Write every entry out again, exactly as given.

START Recorded data

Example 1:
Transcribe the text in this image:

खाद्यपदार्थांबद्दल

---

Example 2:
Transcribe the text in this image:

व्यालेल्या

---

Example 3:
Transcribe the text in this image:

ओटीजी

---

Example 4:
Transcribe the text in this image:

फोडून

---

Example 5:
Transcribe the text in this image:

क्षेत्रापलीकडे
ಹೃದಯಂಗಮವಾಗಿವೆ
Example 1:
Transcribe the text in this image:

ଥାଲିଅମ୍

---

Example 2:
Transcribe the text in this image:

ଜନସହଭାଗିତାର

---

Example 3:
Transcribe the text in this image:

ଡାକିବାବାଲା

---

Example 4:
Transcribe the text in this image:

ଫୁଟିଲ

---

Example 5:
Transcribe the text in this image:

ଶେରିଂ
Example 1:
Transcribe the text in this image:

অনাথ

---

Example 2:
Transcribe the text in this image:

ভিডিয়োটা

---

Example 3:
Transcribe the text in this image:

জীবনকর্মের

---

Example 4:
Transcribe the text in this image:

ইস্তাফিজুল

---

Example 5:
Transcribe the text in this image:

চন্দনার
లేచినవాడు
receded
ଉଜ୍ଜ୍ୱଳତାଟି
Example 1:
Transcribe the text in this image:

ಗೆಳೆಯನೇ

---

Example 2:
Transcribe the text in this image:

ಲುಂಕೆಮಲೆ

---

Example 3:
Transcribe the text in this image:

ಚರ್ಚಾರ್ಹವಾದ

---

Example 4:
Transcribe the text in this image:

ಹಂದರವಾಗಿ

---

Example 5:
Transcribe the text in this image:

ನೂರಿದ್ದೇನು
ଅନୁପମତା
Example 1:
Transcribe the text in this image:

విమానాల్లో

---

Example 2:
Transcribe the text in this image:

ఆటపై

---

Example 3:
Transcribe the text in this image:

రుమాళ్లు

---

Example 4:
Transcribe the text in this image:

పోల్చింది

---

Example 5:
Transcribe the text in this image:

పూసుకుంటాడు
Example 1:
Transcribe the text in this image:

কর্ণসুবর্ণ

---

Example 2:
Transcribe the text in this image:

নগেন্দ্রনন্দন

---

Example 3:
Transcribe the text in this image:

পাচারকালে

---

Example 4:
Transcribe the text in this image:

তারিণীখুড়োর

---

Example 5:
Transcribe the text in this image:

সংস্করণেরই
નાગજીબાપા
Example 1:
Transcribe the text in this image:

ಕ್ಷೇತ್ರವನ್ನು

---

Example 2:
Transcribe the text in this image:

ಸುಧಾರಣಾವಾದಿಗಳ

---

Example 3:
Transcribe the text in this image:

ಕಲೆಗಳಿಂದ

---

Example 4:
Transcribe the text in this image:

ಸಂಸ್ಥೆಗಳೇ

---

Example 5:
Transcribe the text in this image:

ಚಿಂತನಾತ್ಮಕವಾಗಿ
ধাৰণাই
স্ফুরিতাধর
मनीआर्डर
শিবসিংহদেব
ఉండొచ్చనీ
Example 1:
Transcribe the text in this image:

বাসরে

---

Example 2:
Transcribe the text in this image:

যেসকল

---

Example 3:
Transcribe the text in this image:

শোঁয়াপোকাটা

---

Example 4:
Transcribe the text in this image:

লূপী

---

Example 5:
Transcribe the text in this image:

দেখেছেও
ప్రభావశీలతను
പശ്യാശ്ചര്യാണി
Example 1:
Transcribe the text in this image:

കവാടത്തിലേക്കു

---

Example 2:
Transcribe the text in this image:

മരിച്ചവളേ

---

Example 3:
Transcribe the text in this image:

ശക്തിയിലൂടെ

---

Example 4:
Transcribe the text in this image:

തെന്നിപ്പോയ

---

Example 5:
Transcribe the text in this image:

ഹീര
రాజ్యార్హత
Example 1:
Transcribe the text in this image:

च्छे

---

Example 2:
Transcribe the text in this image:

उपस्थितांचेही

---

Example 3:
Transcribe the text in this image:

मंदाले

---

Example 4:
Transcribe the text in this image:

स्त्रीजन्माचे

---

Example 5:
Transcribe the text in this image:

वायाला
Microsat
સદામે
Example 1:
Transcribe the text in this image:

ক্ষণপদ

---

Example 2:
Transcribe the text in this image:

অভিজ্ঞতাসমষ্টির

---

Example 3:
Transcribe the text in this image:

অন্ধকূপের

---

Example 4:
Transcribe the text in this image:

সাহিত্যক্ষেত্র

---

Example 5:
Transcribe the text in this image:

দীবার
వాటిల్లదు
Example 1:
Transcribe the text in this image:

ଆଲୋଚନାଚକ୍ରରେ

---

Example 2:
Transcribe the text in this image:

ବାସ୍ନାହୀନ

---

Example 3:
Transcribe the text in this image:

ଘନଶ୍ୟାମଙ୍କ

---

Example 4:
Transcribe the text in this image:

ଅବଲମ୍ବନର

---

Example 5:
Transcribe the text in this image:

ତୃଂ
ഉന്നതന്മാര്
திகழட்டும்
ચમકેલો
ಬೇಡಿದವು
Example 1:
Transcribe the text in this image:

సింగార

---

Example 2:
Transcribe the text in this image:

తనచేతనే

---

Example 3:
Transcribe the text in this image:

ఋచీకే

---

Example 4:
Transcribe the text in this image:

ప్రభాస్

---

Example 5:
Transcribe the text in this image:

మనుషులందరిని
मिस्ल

END Recorded data

▸ **Exercise result**:
Example 1:
Transcribe the text in this image:

खाद्यपदार्थांबद्दल

---

Example 2:
Transcribe the text in this image:

व्यालेल्या

---

Example 3:
Transcribe the text in this image:

ओटीजी

---

Example 4:
Transcribe the text in this image:

फोडून

---

Example 5:
Transcribe the text in this image:

क्षेत्रापलीकडे
ಹೃದಯಂಗಮವಾಗಿವೆ
Example 1:
Transcribe the text in this image:

ଥାଲିଅମ୍

---

Example 2:
Transcribe the text in this image:

ଜନସହଭାଗିତାର

---

Example 3:
Transcribe the text in this image:

ଡାକିବାବାଲା

---

Example 4:
Transcribe the text in this image:

ଫୁଟିଲ

---

Example 5:
Transcribe the text in this image:

ଶେରିଂ
Example 1:
Transcribe the text in this image:

অনাথ

---

Example 2:
Transcribe the text in this image:

ভিডিয়োটা

---

Example 3:
Transcribe the text in this image:

জীবনকর্মের

---

Example 4:
Transcribe the text in this image:

ইস্তাফিজুল

---

Example 5:
Transcribe the text in this image:

চন্দনার
లేచినవాడు
receded
ଉଜ୍ଜ୍ୱଳତାଟି
Example 1:
Transcribe the text in this image:

ಗೆಳೆಯನೇ

---

Example 2:
Transcribe the text in this image:

ಲುಂಕೆಮಲೆ

---

Example 3:
Transcribe the text in this image:

ಚರ್ಚಾರ್ಹವಾದ

---

Example 4:
Transcribe the text in this image:

ಹಂದರವಾಗಿ

---

Example 5:
Transcribe the text in this image:

ನೂರಿದ್ದೇನು
ଅନୁପମତା
Example 1:
Transcribe the text in this image:

విమానాల్లో

---

Example 2:
Transcribe the text in this image:

ఆటపై

---

Example 3:
Transcribe the text in this image:

రుమాళ్లు

---

Example 4:
Transcribe the text in this image:

పోల్చింది

---

Example 5:
Transcribe the text in this image:

పూసుకుంటాడు
Example 1:
Transcribe the text in this image:

কর্ণসুবর্ণ

---

Example 2:
Transcribe the text in this image:

নগেন্দ্রনন্দন

---

Example 3:
Transcribe the text in this image:

পাচারকালে

---

Example 4:
Transcribe the text in this image:

তারিণীখুড়োর

---

Example 5:
Transcribe the text in this image:

সংস্করণেরই
નાગજીબાપા
Example 1:
Transcribe the text in this image:

ಕ್ಷೇತ್ರವನ್ನು

---

Example 2:
Transcribe the text in this image:

ಸುಧಾರಣಾವಾದಿಗಳ

---

Example 3:
Transcribe the text in this image:

ಕಲೆಗಳಿಂದ

---

Example 4:
Transcribe the text in this image:

ಸಂಸ್ಥೆಗಳೇ

---

Example 5:
Transcribe the text in this image:

ಚಿಂತನಾತ್ಮಕವಾಗಿ
ধাৰণাই
স্ফুরিতাধর
मनीआर्डर
শিবসিংহদেব
ఉండొచ్చనీ
Example 1:
Transcribe the text in this image:

বাসরে

---

Example 2:
Transcribe the text in this image:

যেসকল

---

Example 3:
Transcribe the text in this image:

শোঁয়াপোকাটা

---

Example 4:
Transcribe the text in this image:

লূপী

---

Example 5:
Transcribe the text in this image:

দেখেছেও
ప్రభావశీలతను
പശ്യാശ്ചര്യാണി
Example 1:
Transcribe the text in this image:

കവാടത്തിലേക്കു

---

Example 2:
Transcribe the text in this image:

മരിച്ചവളേ

---

Example 3:
Transcribe the text in this image:

ശക്തിയിലൂടെ

---

Example 4:
Transcribe the text in this image:

തെന്നിപ്പോയ

---

Example 5:
Transcribe the text in this image:

ഹീര
రాజ్యార్హత
Example 1:
Transcribe the text in this image:

च्छे

---

Example 2:
Transcribe the text in this image:

उपस्थितांचेही

---

Example 3:
Transcribe the text in this image:

मंदाले

---

Example 4:
Transcribe the text in this image:

स्त्रीजन्माचे

---

Example 5:
Transcribe the text in this image:

वायाला
Microsat
સદામે
Example 1:
Transcribe the text in this image:

ক্ষণপদ

---

Example 2:
Transcribe the text in this image:

অভিজ্ঞতাসমষ্টির

---

Example 3:
Transcribe the text in this image:

অন্ধকূপের

---

Example 4:
Transcribe the text in this image:

সাহিত্যক্ষেত্র

---

Example 5:
Transcribe the text in this image:

দীবার
వాటిల్లదు
Example 1:
Transcribe the text in this image:

ଆଲୋଚନାଚକ୍ରରେ

---

Example 2:
Transcribe the text in this image:

ବାସ୍ନାହୀନ

---

Example 3:
Transcribe the text in this image:

ଘନଶ୍ୟାମଙ୍କ

---

Example 4:
Transcribe the text in this image:

ଅବଲମ୍ବନର

---

Example 5:
Transcribe the text in this image:

ତୃଂ
ഉന്നതന്മാര്
திகழட்டும்
ચમકેલો
ಬೇಡಿದವು
Example 1:
Transcribe the text in this image:

సింగార

---

Example 2:
Transcribe the text in this image:

తనచేతనే

---

Example 3:
Transcribe the text in this image:

ఋచీకే

---

Example 4:
Transcribe the text in this image:

ప్రభాస్

---

Example 5:
Transcribe the text in this image:

మనుషులందరిని
मिस्ल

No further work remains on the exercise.